Kulturelle Folgen der künstlichen Befruchtung

Andreas Bernard erklärt, warum die Reproduktionsmedizin das Konzept der Familie stärkt

04. Dezember 2017 -

Theoretisch ist es heute möglich, dass ein Kind drei Mütter und zwei Väter hat: einen Samenspender, eine Eizellspenderin, eine Leihmutter und dann noch die sozialen Eltern, bei denen das Kind aufwächst. Der Kulturwissenschaftler Andreas Bernard untersuchte, wie die die Techniken assistierter Empfängnis unser Verständnis von Familie und Elternschaft beeinflussen.

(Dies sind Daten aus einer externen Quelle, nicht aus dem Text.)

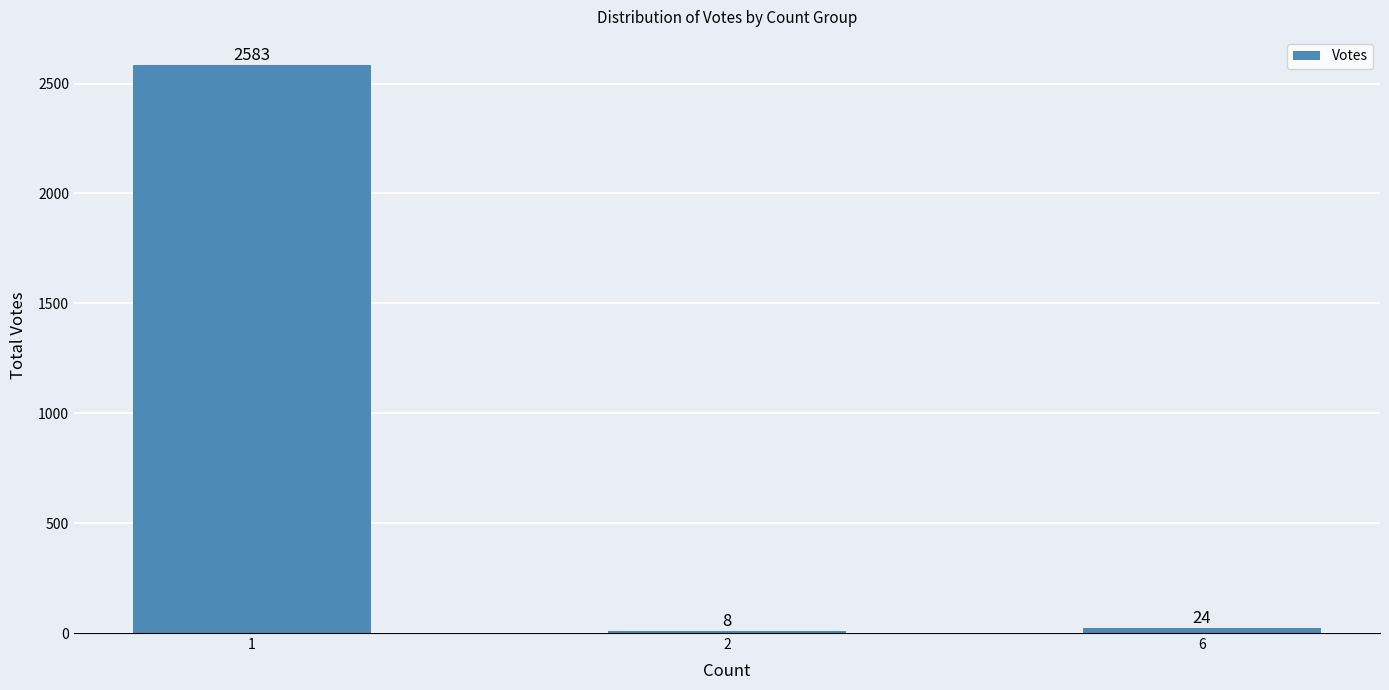

Which label corresponds to the largest value in the chart?

1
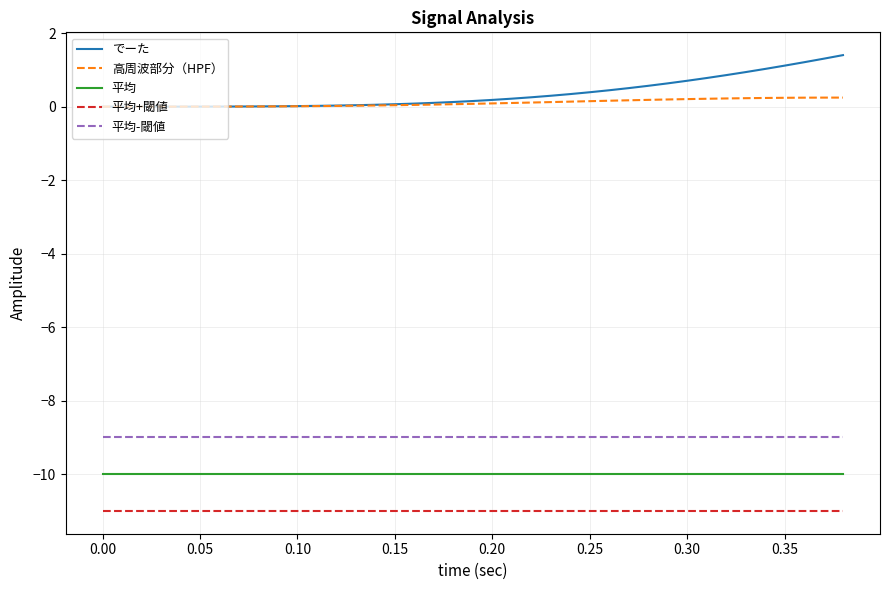

True or false: 平均 and 高周波部分（HPF） intersect in this chart.

False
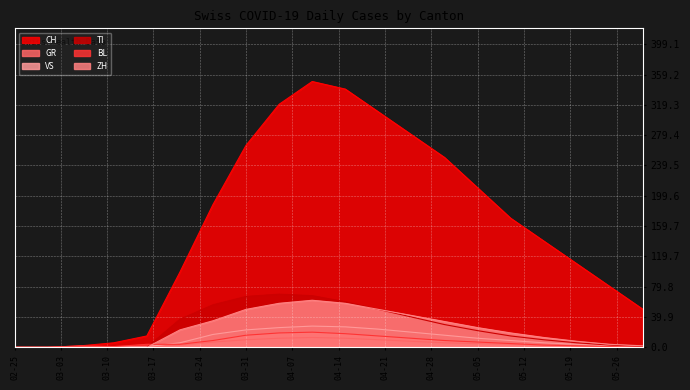

True or false: TI and VS cross at least once.

True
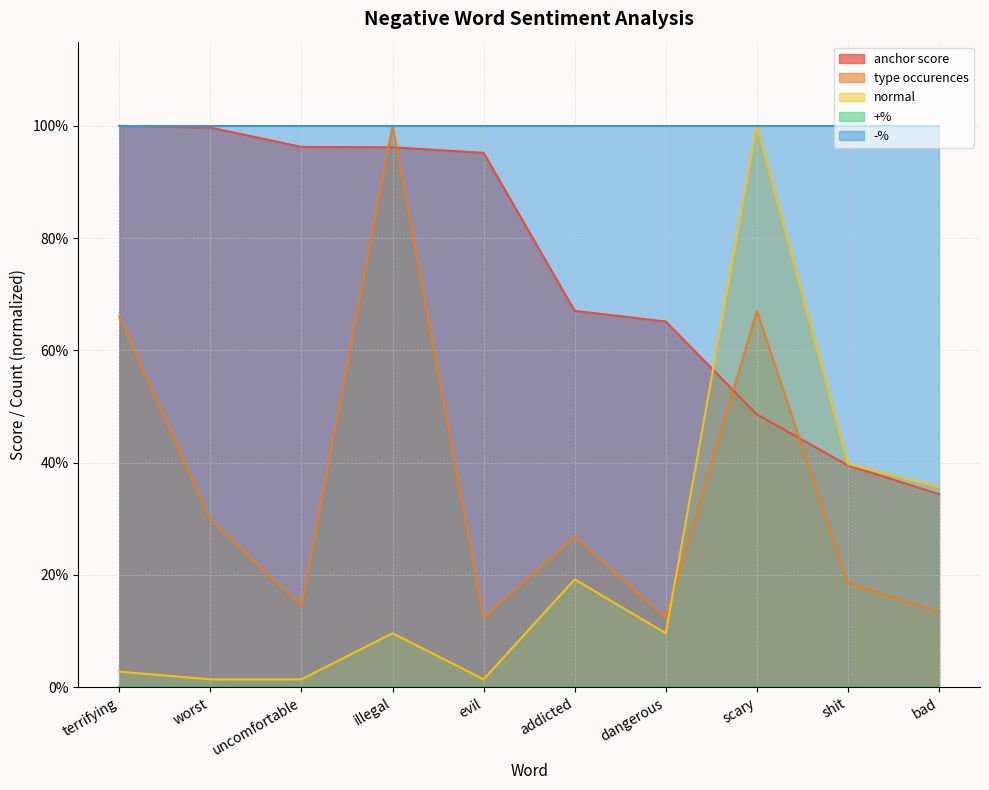

In type occurences, how many points are lower than both neighbors (excluding endpoints)?

3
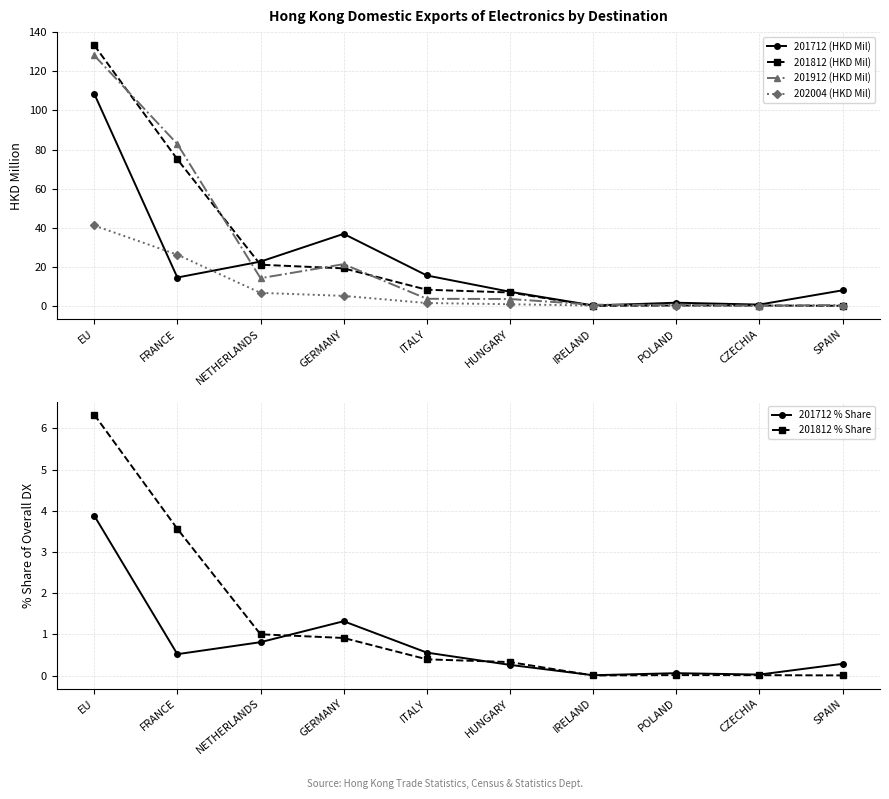

What is the total value across all series at GERMANY?

85.0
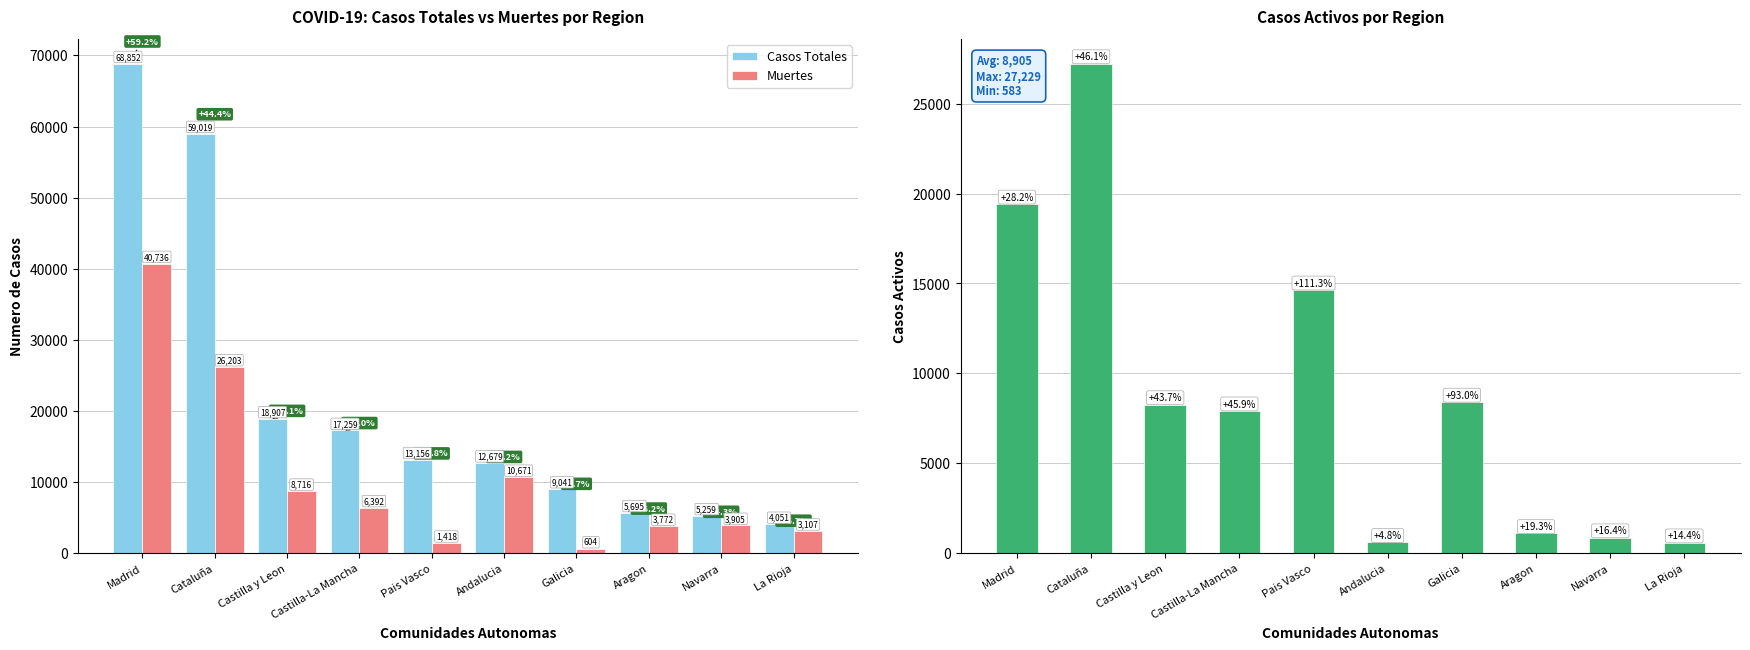

Is the value of Muertes at Cataluña greater than the value of Casos Totales at Galicia?

Yes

Bei den Recherchen für seine Habilitationsschrift besuchte er zahlreiche Schauplätze der Reproduktionsmedizin, Kliniken, Samenbanken und Leihmutter-Agenturen – und kam zu überraschenden Ergebnissen, wie er in einem Audio-Statement und einem ausführlichen Interview im Forschungsmagazin „DJI Impulse“ darlegt.

Für Bernard ist die heute zu beobachtende Renaissance der Familie untrennbar mit der Reproduktionsmedizin verbunden. Denn nach seinen Beobachtungen entwickeln Eltern, die mithilfe von künstlicher Befruchtung ein Kind bekommen, Strategien, die Familie – trotz teilweise ausufernder oder stark fragmentierter Familienkonstellationen – aufrechtzuerhalten. Sie lebten nicht selten eine auffällige Bürgerlichkeit. Ein altes, in Folge der 1968er-Bewegung ausgedientes Familienmodell, sei dadurch wiederbelebt worden.